Bahkan Kepariwisataan diselenggarakan berdasarkan asas adil dan merata, keseimbangan, kelestarian, keberlanjutan, demokratis dan kesetaraan. Itu berarti wisatawan kaya maupun wisatawan miskin punya hak dan kesempatan yang sama, tidak boleh dibatasi apalagi didiskriminasikan berdasarkan kelas. 

“Wisatawan yang belum cukup uang bisa saja hanya datang tetapi tidak dapat masuk ke obyek wisata tertentu yang eksklusif dan itulah hukum HAM, ada kebebasan tetapi juga ada pembatasan yang harus diterima,” jelasnya.

Dengan demikian wacana Gubernur NTT bahwa wisatawan miskin tidak boleh datang ke NTT, tidak akan bisa dirumuskan dalamsebuah kebijakan.
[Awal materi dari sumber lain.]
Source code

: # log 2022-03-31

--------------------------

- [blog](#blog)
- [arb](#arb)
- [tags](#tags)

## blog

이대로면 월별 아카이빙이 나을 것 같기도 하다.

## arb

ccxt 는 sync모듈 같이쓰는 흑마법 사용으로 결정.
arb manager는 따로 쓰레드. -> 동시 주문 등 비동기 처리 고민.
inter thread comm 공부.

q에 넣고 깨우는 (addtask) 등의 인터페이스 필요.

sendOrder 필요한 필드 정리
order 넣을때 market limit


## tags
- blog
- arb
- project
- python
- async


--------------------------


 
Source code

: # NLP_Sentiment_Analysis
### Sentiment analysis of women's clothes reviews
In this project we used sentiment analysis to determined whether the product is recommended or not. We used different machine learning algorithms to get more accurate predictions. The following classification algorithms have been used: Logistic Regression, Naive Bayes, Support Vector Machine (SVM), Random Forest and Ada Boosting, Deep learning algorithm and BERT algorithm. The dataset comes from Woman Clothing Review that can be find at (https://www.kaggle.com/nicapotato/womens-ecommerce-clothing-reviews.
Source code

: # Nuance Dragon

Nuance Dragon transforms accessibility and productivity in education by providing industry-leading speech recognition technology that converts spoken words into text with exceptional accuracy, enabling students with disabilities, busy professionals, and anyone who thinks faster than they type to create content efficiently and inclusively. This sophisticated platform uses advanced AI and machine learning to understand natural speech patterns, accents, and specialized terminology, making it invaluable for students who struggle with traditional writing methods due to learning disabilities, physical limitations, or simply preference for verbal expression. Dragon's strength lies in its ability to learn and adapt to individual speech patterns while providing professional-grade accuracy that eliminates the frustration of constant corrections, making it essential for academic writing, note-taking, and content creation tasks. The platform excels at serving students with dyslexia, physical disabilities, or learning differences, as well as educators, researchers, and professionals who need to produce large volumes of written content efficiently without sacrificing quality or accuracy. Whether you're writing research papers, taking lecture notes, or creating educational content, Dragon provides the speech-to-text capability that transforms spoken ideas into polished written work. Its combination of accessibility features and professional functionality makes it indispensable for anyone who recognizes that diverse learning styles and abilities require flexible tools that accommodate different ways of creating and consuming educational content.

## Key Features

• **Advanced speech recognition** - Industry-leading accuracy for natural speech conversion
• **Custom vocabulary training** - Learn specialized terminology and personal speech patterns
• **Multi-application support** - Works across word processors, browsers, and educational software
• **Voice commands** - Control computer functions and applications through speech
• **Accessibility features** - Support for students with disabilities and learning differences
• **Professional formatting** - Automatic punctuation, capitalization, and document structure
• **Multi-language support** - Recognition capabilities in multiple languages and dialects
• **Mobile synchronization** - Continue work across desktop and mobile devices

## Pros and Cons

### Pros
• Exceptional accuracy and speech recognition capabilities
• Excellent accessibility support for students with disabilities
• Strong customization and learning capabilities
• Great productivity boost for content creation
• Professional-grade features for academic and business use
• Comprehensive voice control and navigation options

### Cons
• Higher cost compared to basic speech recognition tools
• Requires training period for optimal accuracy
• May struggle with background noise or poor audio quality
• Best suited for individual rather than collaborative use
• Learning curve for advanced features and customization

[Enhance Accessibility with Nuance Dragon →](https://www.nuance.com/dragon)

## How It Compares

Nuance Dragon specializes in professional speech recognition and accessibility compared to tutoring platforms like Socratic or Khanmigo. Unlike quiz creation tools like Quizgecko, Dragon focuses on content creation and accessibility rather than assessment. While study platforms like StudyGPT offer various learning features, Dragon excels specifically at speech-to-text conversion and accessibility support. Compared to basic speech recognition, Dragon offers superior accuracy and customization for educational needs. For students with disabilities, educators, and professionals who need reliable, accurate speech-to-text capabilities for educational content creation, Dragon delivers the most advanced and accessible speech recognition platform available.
Hal ini jelas melanggar hukum bahkan sulit untuk diimplementasikan, karena bertentangan dengan HAM, Konstitusi, dengan UU Kepariwisataan bahkan dengan tujuan negara yang secara prinsip melindungi hak setiap orang untuk melakukan dan memanfaatkan waktu luang dalam wujud berwisata yang merupakan bagian dari Hak Asasi Manusia.

Baca :  Wisata Halal Penggerak Utama Industri Halal Indonesia

“Ini negara hukum, NTT adalah bagian dari NKRI karena itu tunduk pada hukum nasional dan prinsip-prinsip universal lainnya seperti HAM dll,” tegasnya.